● CONSIGNE A
Pouvez-vous résumer en deux phrases l'article sur Haïti ?
● CONSIGNE B
Pouvez-vous recopier l'article sur Haïti à l'identique, en commençant par « Alors que l’île » et en allant jusqu'à « Par Frédéric Thomas1. » ?

● PAGE
=======

Alors que l’île continue sa descente aux enfers, plongée dans la violence des gangs, la France détonne par son silence. Aggravant leur responsabilité dans la crise actuelle, Paris et ses alliés maintiennent leur soutien à un gouvernement illégitime décrié par tout un peuple. Contre un fatalisme au service des puissants, retour sur la crise et ses complicités. Par Frédéric Thomas1.
Chape de plomb
Pour les Haïtiens, pour ceux qui s’intéressent à Haïti, le silence des politiques et médias occidentaux ne cesse de surprendre a priori. Ne voient-ils donc rien ? Certes, le monde – de la Birmanie au Yémen – est secoué de crises « oubliées » et la guerre en Ukraine monopolise une grande part de l’attention médiatique européenne. De loin en loin, des alertes humanitaires et des dépêches catastrophiques remettent brièvement le pays caribéen à l’agenda. Mais, plutôt qu’encourager une prise de parole, elles confortent le mutisme, en le doublant d’une bonne dose de désespoir, voire de fatalité. N’y aurait-il rien à dire et à faire sinon regarder, impuissant, le spectacle d’un pays qui s’effondre ?
Au vu de ses liens historiques, le silence de la France interroge tout particulièrement. D’autant plus au regard de l’attention relativement plus marquée du principal quotidien francophone belge, Le Soir, aux événements que traverse l’ancienne perle des Caraïbes. On serait, en effet, en peine, au cours de ces trois dernières années, de trouver dans les principaux journaux français, de Libération au Figaro, en passant par Le Monde et La Croix, des analyses de la situation haïtienne. On s’en tient aux sporadiques communiqués des agences de presse, aux témoignages de l’antenne locale de MSF et à une information policée qui n’interroge jamais la responsabilité internationale, en général, et française, en particulier, dans la crise actuelle.

=======

● EXTRAITS DES ENTRÉES
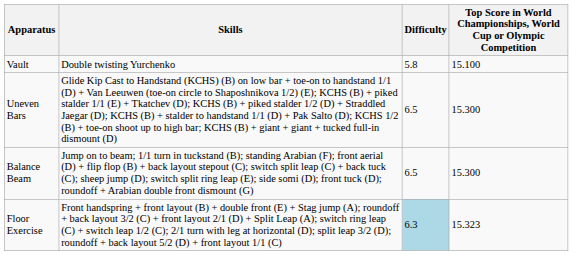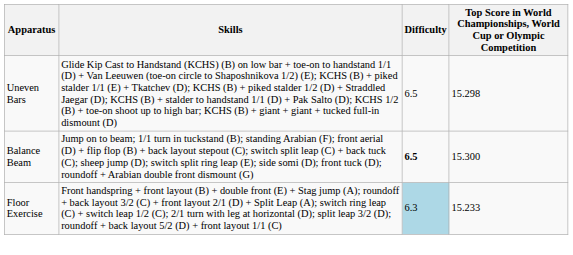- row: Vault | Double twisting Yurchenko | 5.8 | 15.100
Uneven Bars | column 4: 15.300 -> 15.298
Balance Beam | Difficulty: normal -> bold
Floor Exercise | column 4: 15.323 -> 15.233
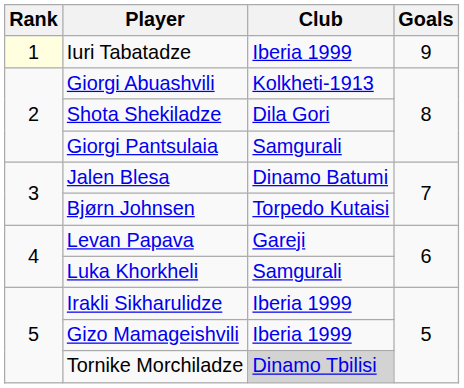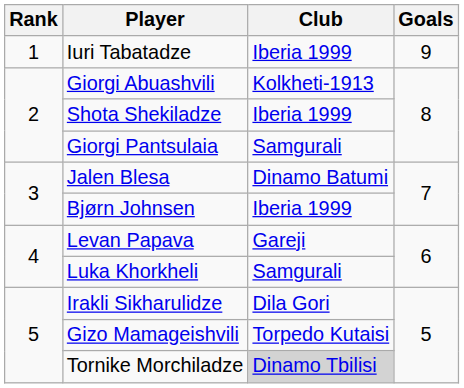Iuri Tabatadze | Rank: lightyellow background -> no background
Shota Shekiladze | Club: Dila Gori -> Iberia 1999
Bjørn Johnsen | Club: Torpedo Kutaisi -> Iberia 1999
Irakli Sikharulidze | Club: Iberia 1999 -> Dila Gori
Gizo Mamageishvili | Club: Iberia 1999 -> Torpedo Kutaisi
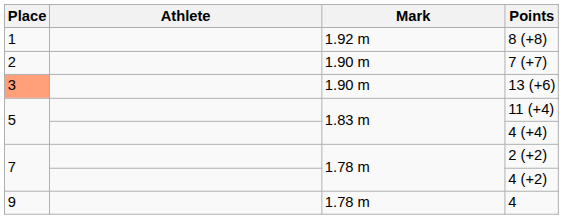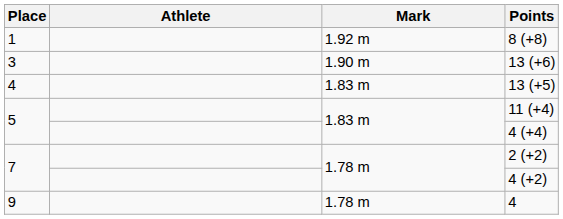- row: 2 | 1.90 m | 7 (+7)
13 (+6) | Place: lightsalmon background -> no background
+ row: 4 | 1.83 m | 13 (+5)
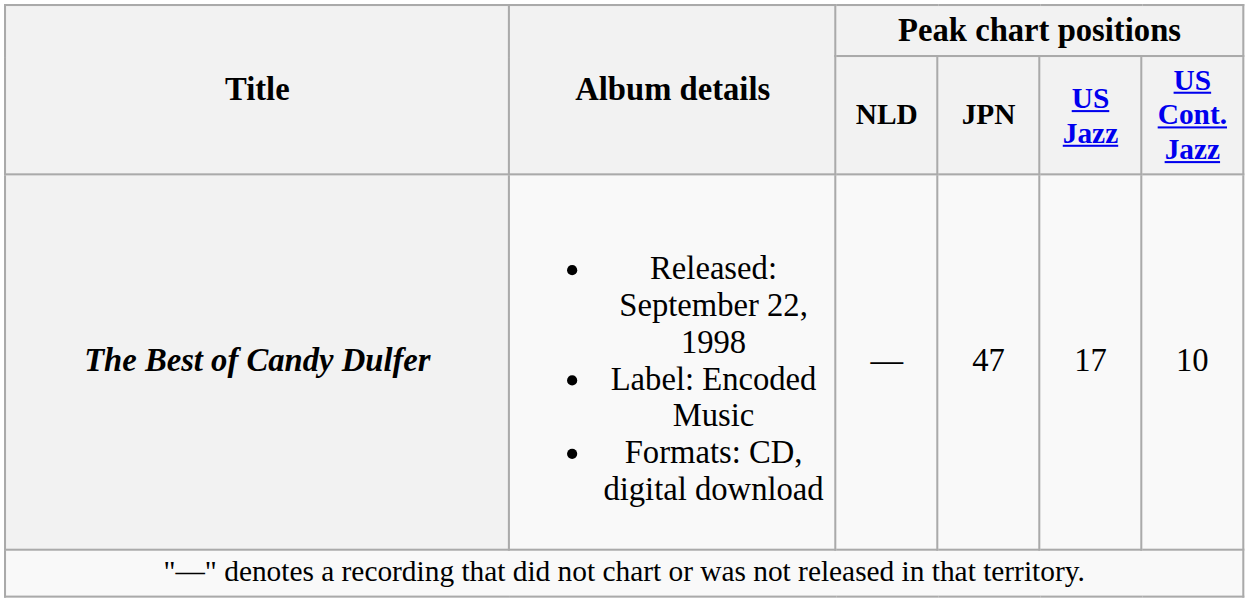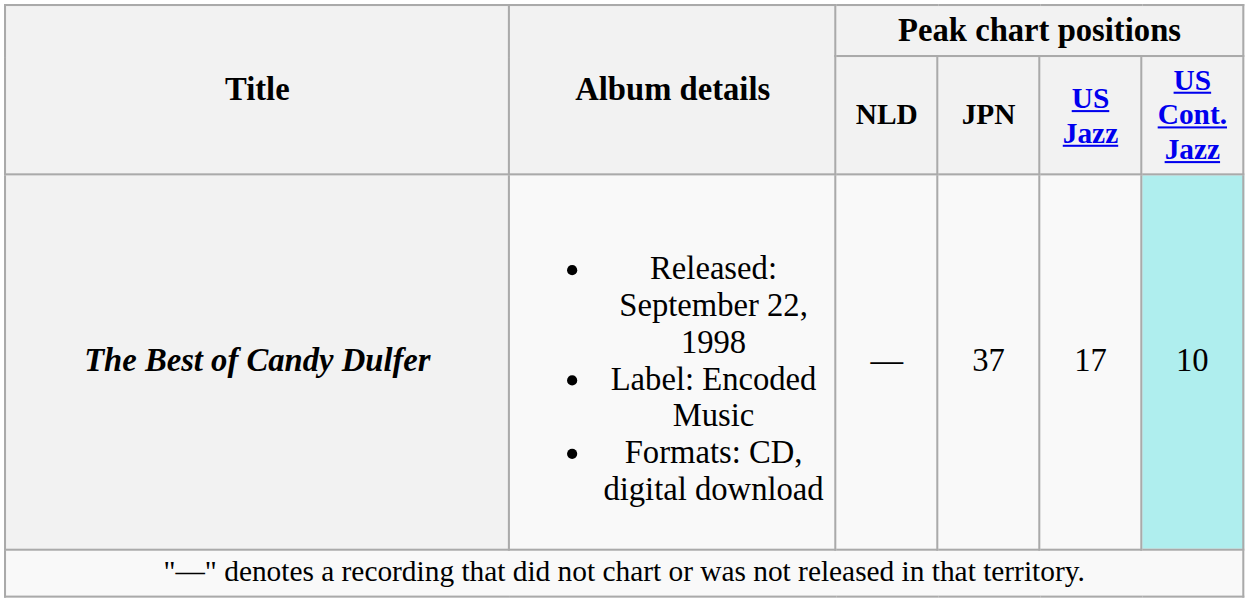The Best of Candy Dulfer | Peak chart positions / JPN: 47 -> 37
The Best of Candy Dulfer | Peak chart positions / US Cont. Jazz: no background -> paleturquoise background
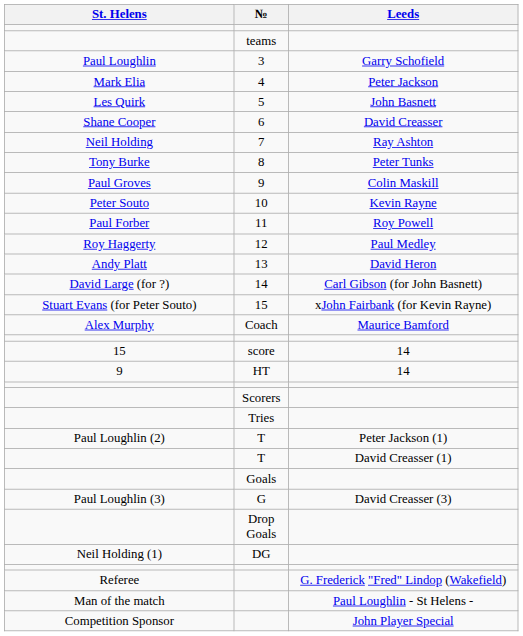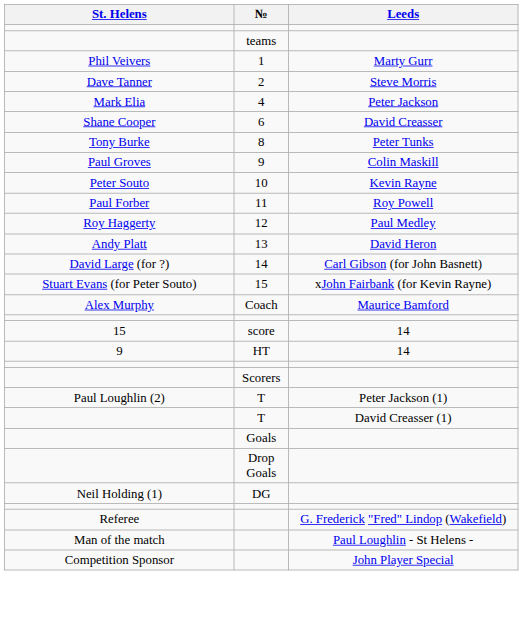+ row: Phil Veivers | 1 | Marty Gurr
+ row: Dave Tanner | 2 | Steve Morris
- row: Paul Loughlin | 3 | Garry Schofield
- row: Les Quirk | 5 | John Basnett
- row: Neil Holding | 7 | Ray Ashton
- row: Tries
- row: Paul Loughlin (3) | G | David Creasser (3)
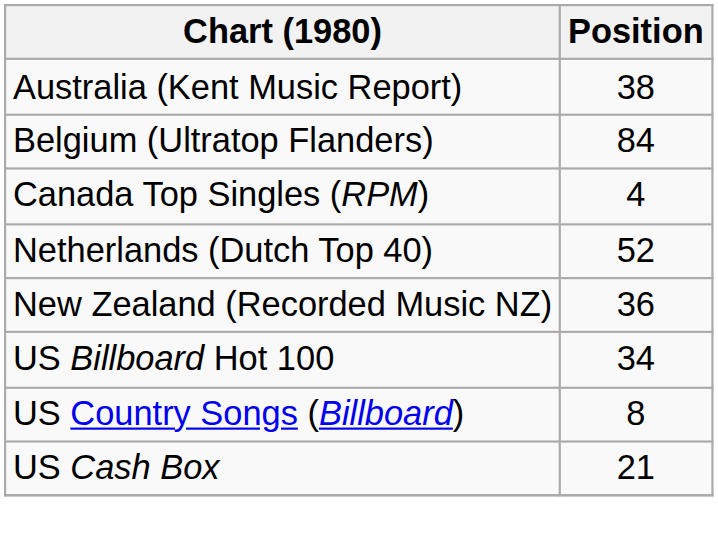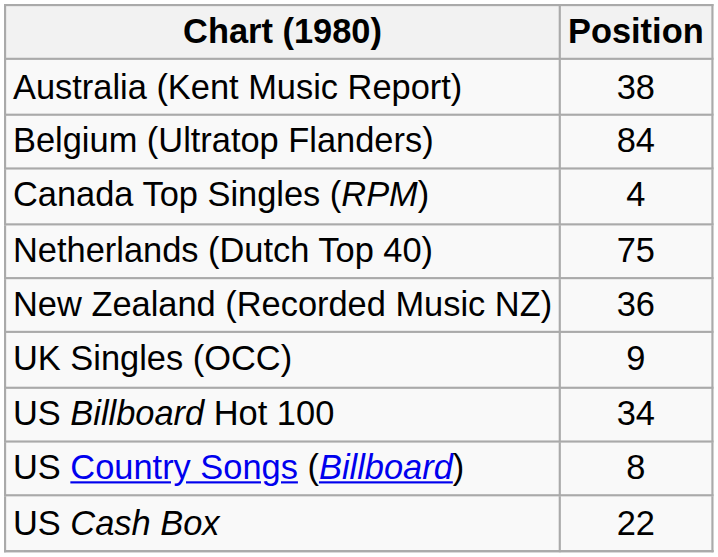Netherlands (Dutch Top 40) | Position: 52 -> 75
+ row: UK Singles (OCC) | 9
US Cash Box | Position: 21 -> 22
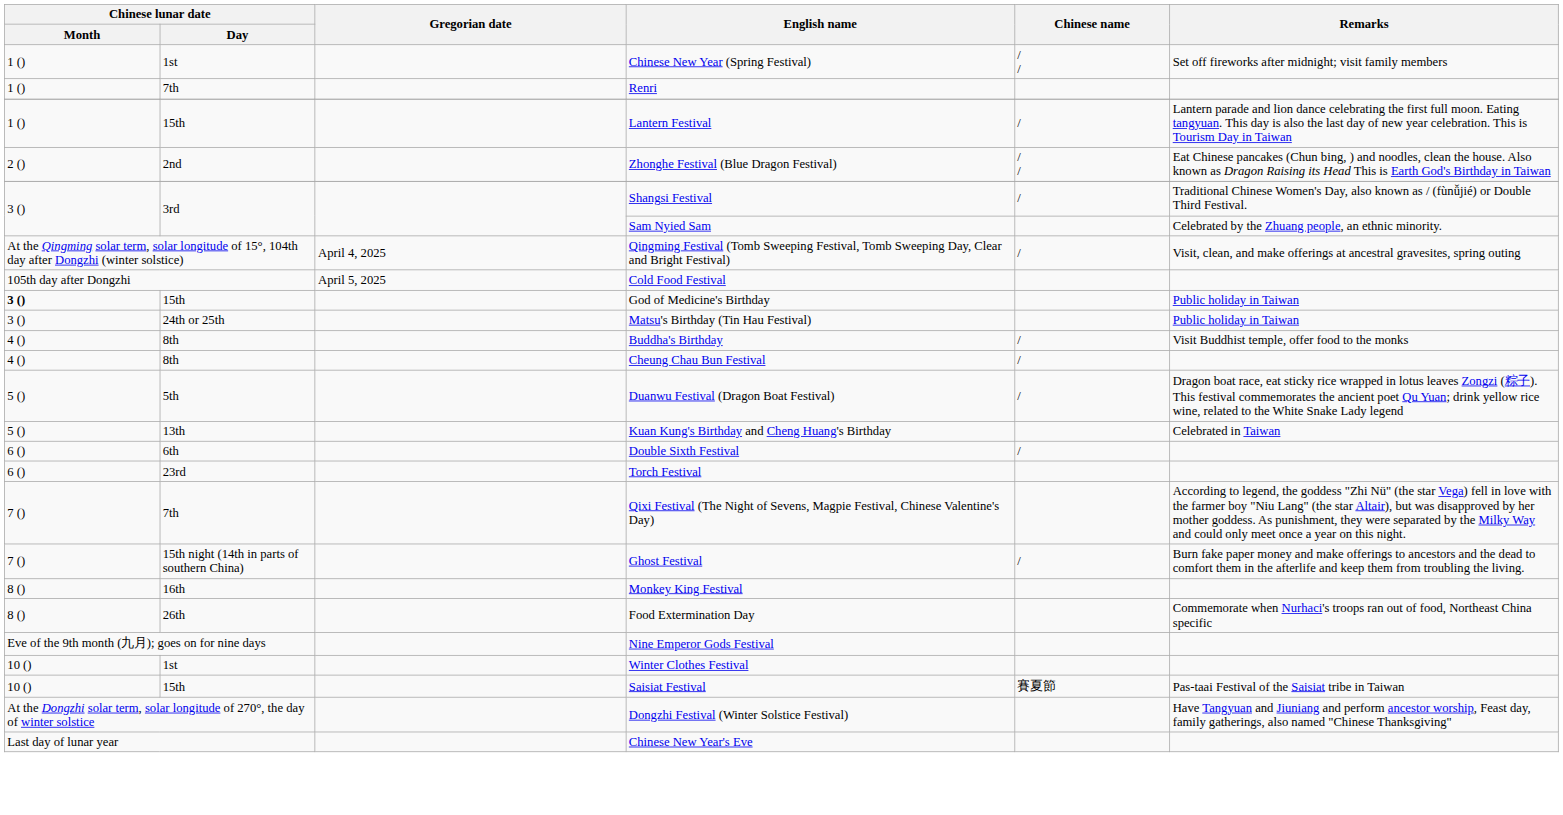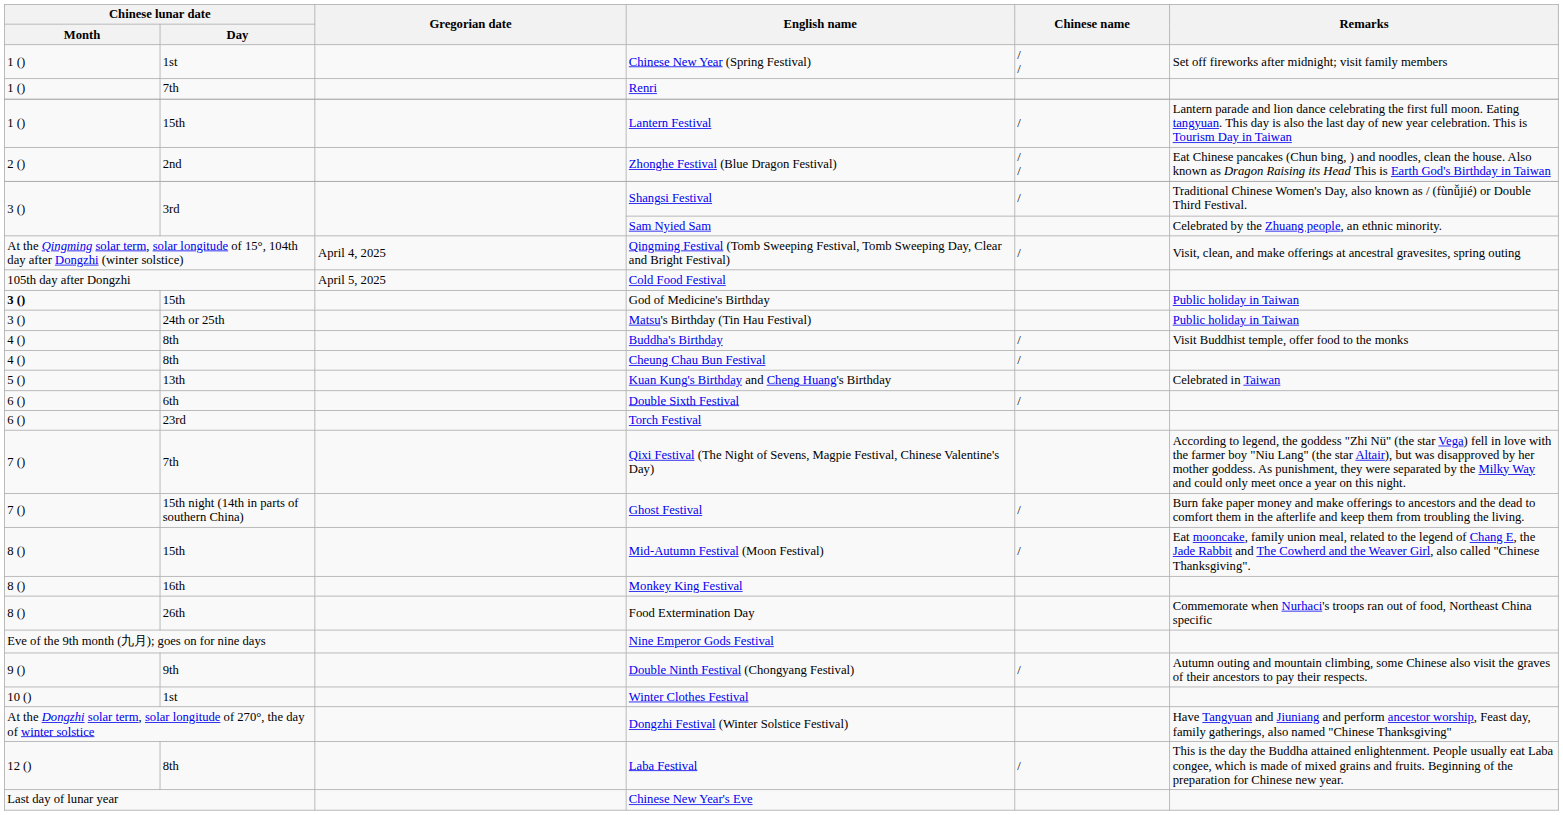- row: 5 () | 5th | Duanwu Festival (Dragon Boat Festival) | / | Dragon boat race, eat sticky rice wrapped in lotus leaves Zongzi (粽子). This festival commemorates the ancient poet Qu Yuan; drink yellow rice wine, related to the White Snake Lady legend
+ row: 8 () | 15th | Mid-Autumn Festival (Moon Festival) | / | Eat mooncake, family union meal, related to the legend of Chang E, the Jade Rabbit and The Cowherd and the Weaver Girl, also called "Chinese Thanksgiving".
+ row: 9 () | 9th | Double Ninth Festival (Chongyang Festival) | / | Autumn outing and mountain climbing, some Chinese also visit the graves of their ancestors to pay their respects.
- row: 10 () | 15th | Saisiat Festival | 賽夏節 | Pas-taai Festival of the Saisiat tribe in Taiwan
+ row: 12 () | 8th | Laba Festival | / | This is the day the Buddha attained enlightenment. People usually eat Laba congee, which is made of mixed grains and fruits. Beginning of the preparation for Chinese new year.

=======

● RÉPONSE ATTENDUE A
L'article dénonce le silence des politiques et des médias occidentaux, et surtout de la France, devant un Haïti plongé dans la violence des gangs, alors que Paris et ses alliés soutiennent un gouvernement jugé illégitime par tout un peuple. Il relève qu'on peinerait à trouver, depuis trois ans, des analyses de la situation haïtienne dans les principaux journaux français, qui s'en tiennent aux communiqués d'agences, aux témoignages de MSF et à une information qui n'interroge jamais la responsabilité internationale et française.

● RÉPONSE ATTENDUE B
Alors que l’île continue sa descente aux enfers, plongée dans la violence des gangs, la France détonne par son silence. Aggravant leur responsabilité dans la crise actuelle, Paris et ses alliés maintiennent leur soutien à un gouvernement illégitime décrié par tout un peuple. Contre un fatalisme au service des puissants, retour sur la crise et ses complicités. Par Frédéric Thomas1.